États-Unis : JD Vance confirme une enquête américaine sur la frappe contre un mariage à Sirik
La position des états-unis reste incertaine après une frappe meurtrière contre un mariage en Iran : Washington a ouvert une enquête, tout en se disant sceptique sur le bilan présenté par Téhéran. Dans le même temps, l’Iran affirme avoir visé des installations américaines au Koweït et aux Émirats arabes unis.
JD Vance confirme une enquête américaine sur la frappe contre un mariage à Sirik
Le vice-président américain JD Vance a confirmé jeudi 3 septembre qu’une « enquête approfondie » était en cours sur une frappe survenue mardi soir dans le district de Sirik, dans le sud-est de l’Iran. Selon les autorités iraniennes citées par BFMTV, l’attaque a tué quatre personnes et blessé près de 70 autres.
JD Vance a toutefois mis en doute la fiabilité des informations diffusées par les médias d’État iraniens. Il a déclaré être « extrêmement sceptique » sur le récit de la frappe, tout en confirmant que les autorités américaines l’examinaient. Le gouvernement américain ne reconnaît donc pas, à ce stade, la responsabilité de l’attaque.
Cette version est contestée par une analyse du New York Times, mentionnée par BFMTV, qui s’est appuyée sur des témoignages, des vidéos publiées sur les réseaux sociaux et l’avis d’experts militaires. Le quotidien affirme qu’il s’agissait bien d’une frappe américaine. Les éléments disponibles ne permettent pas encore d’établir une conclusion officielle sur la responsabilité de l’attaque.
L’Iran affirme avoir frappé des bases américaines dans le Golfe
Jeudi, l’armée iranienne a annoncé avoir visé la base aérienne Ahmad Al-Jaber, au Koweït, et la base Al-Minhad, aux Émirats arabes unis. Selon un communiqué militaire relayé par la télévision d’État iranienne et rapporté par Le Monde, des missiles et des drones auraient ciblé des systèmes de communication, des dépôts d’équipement, des hangars d’avions et des radars.
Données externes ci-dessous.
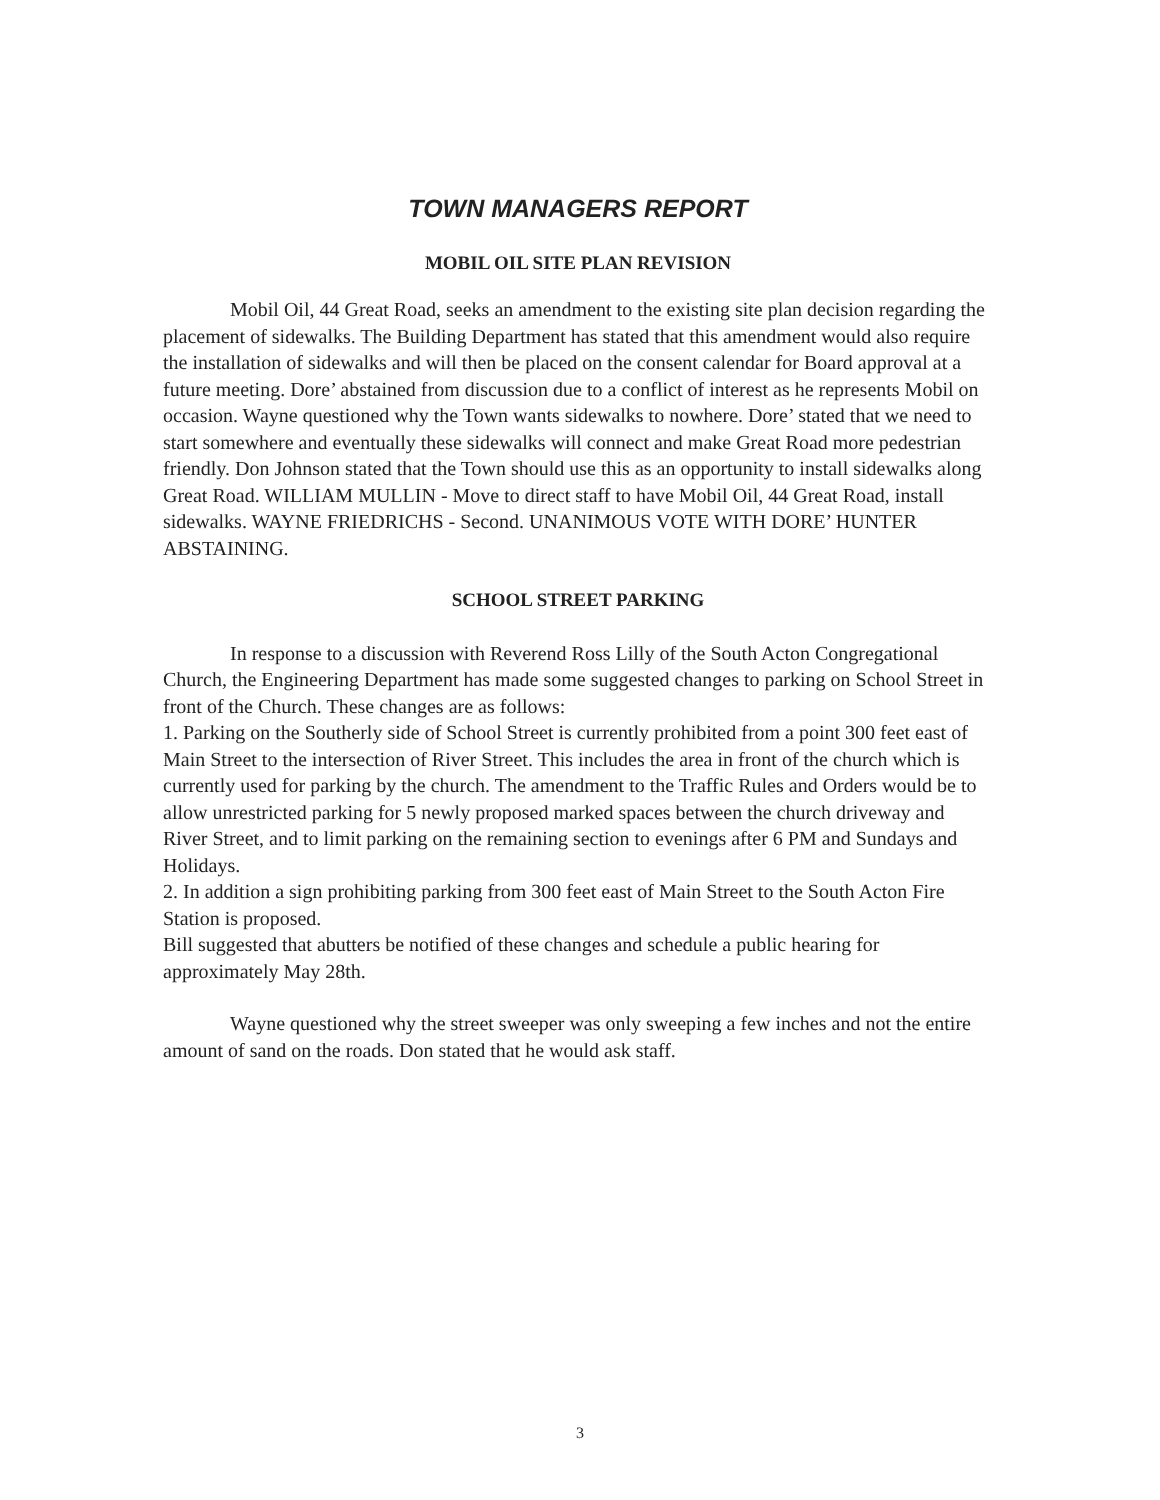TOWN MANAGERS REPORT
MOBIL OIL SITE PLAN REVISION
Mobil Oil, 44 Great Road, seeks an amendment to the existing site plan decision regarding the placement of sidewalks. The Building Department has stated that this amendment would also require the installation of sidewalks and will then be placed on the consent calendar for Board approval at a future meeting. Dore’ abstained from discussion due to a conflict of interest as he represents Mobil on occasion. Wayne questioned why the Town wants sidewalks to nowhere. Dore’ stated that we need to start somewhere and eventually these sidewalks will connect and make Great Road more pedestrian friendly. Don Johnson stated that the Town should use this as an opportunity to install sidewalks along Great Road. WILLIAM MULLIN - Move to direct staff to have Mobil Oil, 44 Great Road, install sidewalks. WAYNE FRIEDRICHS - Second. UNANIMOUS VOTE WITH DORE’ HUNTER ABSTAINING.
SCHOOL STREET PARKING
In response to a discussion with Reverend Ross Lilly of the South Acton Congregational Church, the Engineering Department has made some suggested changes to parking on School Street in front of the Church. These changes are as follows:
1. Parking on the Southerly side of School Street is currently prohibited from a point 300 feet east of Main Street to the intersection of River Street. This includes the area in front of the church which is currently used for parking by the church. The amendment to the Traffic Rules and Orders would be to allow unrestricted parking for 5 newly proposed marked spaces between the church driveway and River Street, and to limit parking on the remaining section to evenings after 6 PM and Sundays and Holidays.
2. In addition a sign prohibiting parking from 300 feet east of Main Street to the South Acton Fire Station is proposed.
Bill suggested that abutters be notified of these changes and schedule a public hearing for approximately May 28th.
Wayne questioned why the street sweeper was only sweeping a few inches and not the entire amount of sand on the roads. Don stated that he would ask staff.
3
Le Koweït a indiqué que ses défenses aériennes avaient intercepté des missiles et des drones. Le ministre koweïtien de la Défense a qualifié les tirs d’« agression iranienne caractérisée », selon le même article. Bahreïn et la Jordanie ont également déclaré avoir intercepté des attaques iraniennes mercredi.
Téhéran présente ces opérations comme une riposte aux frappes américaines menées dimanche contre des lance-roquettes installés sur une île du détroit d’Ormuz. L’armée américaine avait affirmé que ces équipements pouvaient servir à poser des mines dans cette voie maritime stratégique. Des médias iraniens ont par ailleurs annoncé la mort de six membres de la marine iranienne après ces frappes, sans préciser s’ils figuraient déjà dans le bilan global de 19 morts rapporté pour la nuit de mardi à mercredi.
Washington minimise le terme de « guerre », sans annoncer de sortie du conflit
JD Vance a refusé de qualifier la confrontation avec Téhéran de « guerre », estimant qu’il n’y avait pas d’échange de tirs au moment de sa déclaration. Cette affirmation intervient alors que les sources rapportent des frappes américaines récentes et de nouvelles attaques iraniennes contre des positions américaines dans le Golfe.
Le vice-président a aussi déclaré que le trafic dans le détroit d’Ormuz était « presque » revenu à son niveau d’avant le conflit. BFMTV rapporte que JD Vance n’a pas voulu se prononcer sur une date de fin des hostilités. Le président Donald Trump réfléchirait, selon le Wall Street Journal cité par BFMTV, à déclarer la fin du conflit, mais cette perspective n’est pas confirmée dans les éléments disponibles.
Sur le plan maritime, franceinfo rapporte que Washington aurait frappé deux navires pétroliers iraniens au large des côtes du pays, citant les informations d’Axios. Le Commandement américain pour le Moyen-Orient n’a pas confirmé précisément ces cibles et a seulement évoqué des « actifs maritimes ». À ce stade, l’enquête sur la frappe contre le mariage et l’issue des affrontements restent non tranchées.